▶ **ПРЕДЛОЖЕННЫЙ ТЕКСТ**:
==========
— Слабак! — сказал мне Сегель. — Конечно, на одной картошке и капусте я тут не проживу, придется съехать домой. Но ты, когда будешь в Москве, приезжай ко мне, я научу тебя проращивать пшеницу и есть ее на завтрак.
Через пару лет, когда мы с Вадимом Труниным писали для Студии имени Горького сценарий «Юнга Северного флота», я стал часто бывать на этой студии, встретил там Сегеля, и он тут же повел меня к себе домой — он жил в соседнем со студией доме. Там, на подоконниках, в тарелках и противнях я впервые увидел то, что сегодня стало модным блюдом в самых крутых голливудских ресторанах и кафе — проросшую пшеницу. А тогда, в тысяча девятьсот семидесятом, Сегель прочел мне лекцию о пользе проросшей пшеницы и, повторно, о пользе сыроедения. Ну, и чтобы быть до конца откровенным, расскажу о нашей последней встрече тридцатого июля 1989 года. Это был мой второй день в Москве после двенадцати лет эмиграции — двадцать девятого июля в составе международной журналистской делегации «International Press Association», «Ассоциация международной прессы», я приземлился в Шереметьеве и почти «с корабля на бал» попал в родной Дом кино на заседание Межрегиональной группы депутатов Верховного Совета СССР. Господи, что творилось в те дни в Москве! На улицах и перед входом в Дом кино толпились демонстранты с плакатами «Долой фашистскую диктатуру КПСС!», «Советские суды — наследие сталинизма» и «Требуем распустить КГБ!». До моего отъезда из СССР каждый такой плакат стоил бы его хозяину стальных наручников, пары сломанных милиционерами ребер и пятнадцати лет в лагере для диссидентов в болотах Мордовии. А теперь те же милиционеры индифферентно стояли за веревочным ограждением входа в Дом кино и безучастными взглядами скользили по этим плакатам. Но еще больше, чем плакаты, меня поразили лица людей, которые их держали. Я не знаю, как это описать, — во всех лицах этой толпы, в их глазах было одно-единое выражение ПРЕДЕЛА, КОНЦА, ДНА. Словно этот народ уже вычерпан до последней капли и на дне их общей души — только ножи, торчащие из сухого пепла…
Я прошел к разрыву в веревочном ограждении, но милиционер преградил мне путь:
— Ваши документы!
— Press! — ответил я по-английски, ткнул пальцем в свою красную бирку на лацкане пиджака и уверенно шагнул мимо него в Дом кино.
==========
▶ **ИСХОДНЫЕ ДАННЫЕ**:

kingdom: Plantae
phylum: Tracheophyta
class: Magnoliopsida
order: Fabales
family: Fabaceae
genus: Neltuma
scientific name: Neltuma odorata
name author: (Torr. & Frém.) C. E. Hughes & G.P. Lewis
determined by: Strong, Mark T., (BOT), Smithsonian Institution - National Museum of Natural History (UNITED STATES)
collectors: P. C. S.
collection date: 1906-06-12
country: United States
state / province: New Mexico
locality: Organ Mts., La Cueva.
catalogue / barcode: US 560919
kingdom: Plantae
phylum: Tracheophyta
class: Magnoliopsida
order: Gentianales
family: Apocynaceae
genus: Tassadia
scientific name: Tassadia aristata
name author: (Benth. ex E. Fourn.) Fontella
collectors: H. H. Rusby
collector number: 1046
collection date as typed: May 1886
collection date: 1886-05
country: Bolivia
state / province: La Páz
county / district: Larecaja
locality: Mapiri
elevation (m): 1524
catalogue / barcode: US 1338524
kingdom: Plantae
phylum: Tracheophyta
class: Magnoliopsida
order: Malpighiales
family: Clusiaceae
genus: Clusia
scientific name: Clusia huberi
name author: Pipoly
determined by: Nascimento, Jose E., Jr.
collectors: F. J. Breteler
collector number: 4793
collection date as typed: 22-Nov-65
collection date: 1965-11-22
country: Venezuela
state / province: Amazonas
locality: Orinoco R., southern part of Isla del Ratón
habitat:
==========
▶ **ЧТО СДЕЛАТЬ**:
- 1) Ответьте по отрывку о встречах с Сегелем:
(а) Какой сценарий рассказчик писал с Вадимом Труниным и для какой студии?
(б) Какого числа в 1989 году рассказчик приземлился в Шереметьеве?
(в) Что ответил рассказчик милиционеру, который потребовал документы?
- 2) Напишите, что было дальше в отрывке о встречах с Сегелем, начиная сразу после его последней фразы.

▶ **ОТВЕТЫ ПО ЗАДАНИЯМ**:
- 1)
(а) Сценарий «Юнга Северного флота» для Студии имени Горького.
(б) Двадцать девятого июля.
(в) Ответил по-английски «Press!» и показал пальцем на красную бирку на лацкане пиджака.

- 2)
Вот и всё. Импортная бирка и знание психологии советской милиции открыли мне дверь на первое заседание оппозиции советского парламента. В прохладном вестибюле Дома кино было пусто, но над широкой лестницей, уходящей вверх, к залу, гремел мужской голос:
— Да, мы оппозиция! Но мы оппозиция конструктивная! Мы за быстрый переход от диктатуры к демократии! А они — за плавный, медленный переход…
«Они» — это, конечно, про Горбачева и его команду, — подумал я, взбежал по лестнице навстречу радиоголосу, шагнул в зал и оказался в проходе между сценой и первым рядом. Тут торчала телегруппа, они снимали оратора на трибуне, и длинноволосый седой режиссер недовольно повернулся ко мне. Но…
— Старик! — тут же просиял он, это был мой давний приятель Гриша Залкинд. — Ты видишь, что у нас происходит! Конвент! Французская революция!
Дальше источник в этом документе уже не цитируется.